Laura suddenly went slack, collapsing back against the counter, still staring into Owen’s eyes. Her mouth had fallen open. Drool was starting to trickle onto her chin.
“Go get in the car, Nora,” said Owen, still staring at Laura.
“What are you doing to her?” Nora said. Sometimes Owen kind of freaked her out.
“She’ll be fine,” said Owen. “Just go.”
Nora looked at Tim, who didn’t look the slightest bit upset at this turn of events. He was already under Owen’s thrall. “I’m sorry about all this,” she muttered, and then she turned and ran out of the double wide.
A few minutes later, Owen got into the car, slamming the door after himself. “Why’d you apologize to that jerk after what he tried to do to you?”
“I...” Nora wasn’t sure. “Sometimes it doesn’t seem fair, you know. What you do to people’s heads. You keep them from thinking for themselves, and it’s sort of...” Scary. But she didn’t say that out loud.
“I only do what I have to do,” Owen said.

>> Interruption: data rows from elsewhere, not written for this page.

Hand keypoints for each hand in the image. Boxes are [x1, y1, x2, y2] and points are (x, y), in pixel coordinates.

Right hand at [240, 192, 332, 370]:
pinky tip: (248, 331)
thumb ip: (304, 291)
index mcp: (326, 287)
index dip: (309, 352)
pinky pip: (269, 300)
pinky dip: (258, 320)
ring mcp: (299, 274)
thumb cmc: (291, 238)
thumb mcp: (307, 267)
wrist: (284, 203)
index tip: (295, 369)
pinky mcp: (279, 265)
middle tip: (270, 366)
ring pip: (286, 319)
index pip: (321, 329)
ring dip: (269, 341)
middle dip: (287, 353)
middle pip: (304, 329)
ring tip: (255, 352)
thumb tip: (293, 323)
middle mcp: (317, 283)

They were quiet for the rest of the drive to the barn. It had snowed since they’d been there before, and Owen had a tougher time pulling the car in front of the chain on the road. Also, they had to walk through the snow to get back to the barn. Nora was wearing boots, but the snow was almost a foot deep, and it soaked into the bottoms of her jeans, chilling her legs. She didn’t even want to think about what she’d be going back to after this ritual was over. Owen might have permanently damaged Laura in some way. Owen could do things to people’s minds, and sometimes they weren’t exactly the same afterwards. Even if he hadn’t, Laura would be terrified. Nora was going to have to move out again. And maybe her living situation was less than ideal, but Laura had always been nice to her. Why did Owen have to do things like that?
They traipsed through the snow back to the barn. Owen had apparently already been there, because Nora could see the glow of a fire inside coming through the cracks in the barn. When they went inside, she saw a small fire in the middle of the floor, surrounded by a ring of stones. Snow had fallen into the barn, and a faint trace of white powder covered the stalls. Inside one of the stalls was a goat, tied up and bleating.

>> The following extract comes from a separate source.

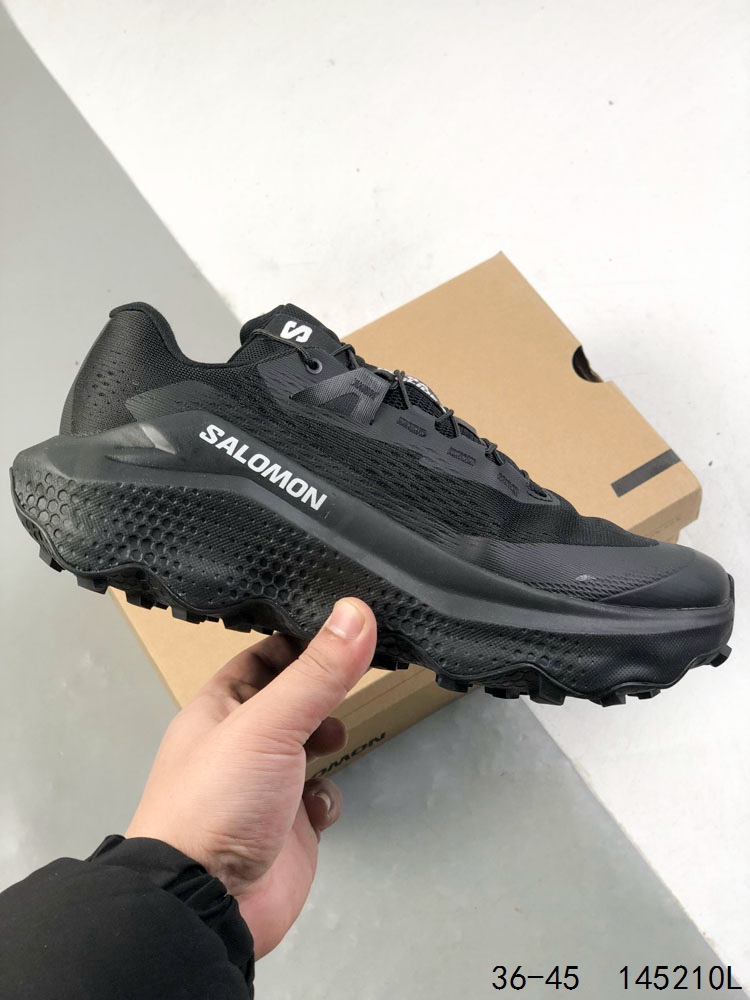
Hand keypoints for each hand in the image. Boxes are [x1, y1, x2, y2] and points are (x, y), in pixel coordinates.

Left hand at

Nora turned to Owen. “I thought you said that no one farmed here anymore. What’s with the goat?”
“I brought it here,” said Owen. “We need it.”

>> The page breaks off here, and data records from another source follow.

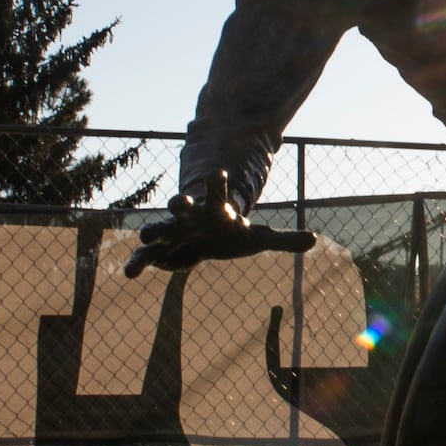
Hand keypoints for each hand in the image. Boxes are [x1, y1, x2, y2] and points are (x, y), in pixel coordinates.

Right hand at [122, 172, 312, 275]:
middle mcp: (191, 217)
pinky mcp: (161, 251)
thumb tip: (315, 239)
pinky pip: (147, 256)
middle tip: (179, 201)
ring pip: (161, 229)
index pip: (218, 192)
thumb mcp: (259, 238)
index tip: (219, 171)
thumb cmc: (232, 234)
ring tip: (146, 236)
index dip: (219, 183)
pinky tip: (129, 274)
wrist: (203, 236)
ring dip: (154, 231)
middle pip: (185, 207)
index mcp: (216, 211)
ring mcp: (174, 232)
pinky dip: (138, 264)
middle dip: (181, 204)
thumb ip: (284, 239)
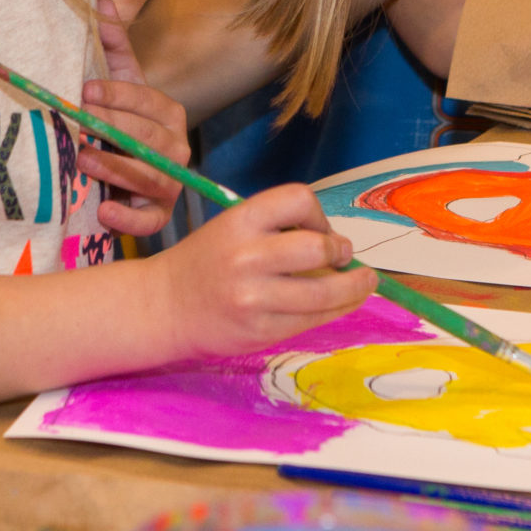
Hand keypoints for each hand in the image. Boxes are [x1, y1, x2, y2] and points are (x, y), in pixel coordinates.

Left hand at [82, 2, 189, 234]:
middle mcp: (176, 149)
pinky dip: (129, 220)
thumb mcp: (117, 84)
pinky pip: (150, 221)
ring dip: (116, 168)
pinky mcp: (157, 215)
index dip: (117, 94)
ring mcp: (170, 184)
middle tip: (77, 122)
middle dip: (113, 128)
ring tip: (83, 159)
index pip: (147, 101)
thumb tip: (101, 1)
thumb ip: (111, 48)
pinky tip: (104, 210)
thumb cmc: (120, 125)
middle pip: (149, 138)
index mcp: (168, 113)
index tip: (84, 90)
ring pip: (151, 177)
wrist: (124, 175)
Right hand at [155, 184, 375, 357]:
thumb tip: (337, 243)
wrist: (165, 306)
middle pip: (319, 247)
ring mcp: (255, 298)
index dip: (319, 214)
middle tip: (342, 256)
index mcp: (240, 221)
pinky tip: (345, 302)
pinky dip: (338, 309)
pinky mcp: (261, 331)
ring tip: (365, 282)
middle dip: (340, 251)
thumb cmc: (206, 262)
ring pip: (325, 291)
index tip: (320, 229)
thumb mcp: (232, 229)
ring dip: (354, 286)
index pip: (299, 200)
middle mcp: (247, 256)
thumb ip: (276, 230)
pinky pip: (313, 319)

Nora wandered close to the goat, peering at it. “For what?”
He ducked into another stall and came out with a bottle of wine. He pulled out a pocket knife and started screwing the corkscrew into the top of the bottle. “Look, this ritual is different, Nora. It’s a little more intense. That’s why it’s going to work.” He pulled the cork out of the wine and handed the bottle to Nora. “Drink up.”
She held the bottle up for a second before taking a sip. “Intense, how?”
He got another bottle of wine out of the stall and began to open it. “It’s part of the Dionysian Mysteries.”
“We need two bottles of wine?” Nora was feeling confused. The rituals were always a little weird, but they’d never really involved alcohol before. Or goats.
“We have to be drunk,” said Owen. “It’s part of the thing with Dionysus. He’s the god of wine, you know.”
Dionysus. She hadn’t heard Owen say that name in a long time, not since they were both much younger. Back then, he’d been determined to find Dionysus, the Greek god. Owen claimed that Dionysus was his father. And given the weird things that he could do, maybe he was right. “Are we trying to find your dad again?”
“No,” said Owen. “Not exactly. But this ritual is supposed to open the dimensions. It’s supposed to let us through, back to Helicon.”
Helicon. Home. The world of the muses. Would this work? “So what do we do exactly?”
“First we get drunk,” said Owen. He
clinked his wine bottle against hers and took a long swig.
Nora surveyed her wine bottle. Well, it wasn’t as if she had a foster home to go back to anymore, not really. She might as well get wasted. It was the holidays. She tipped the bottle into her mouth.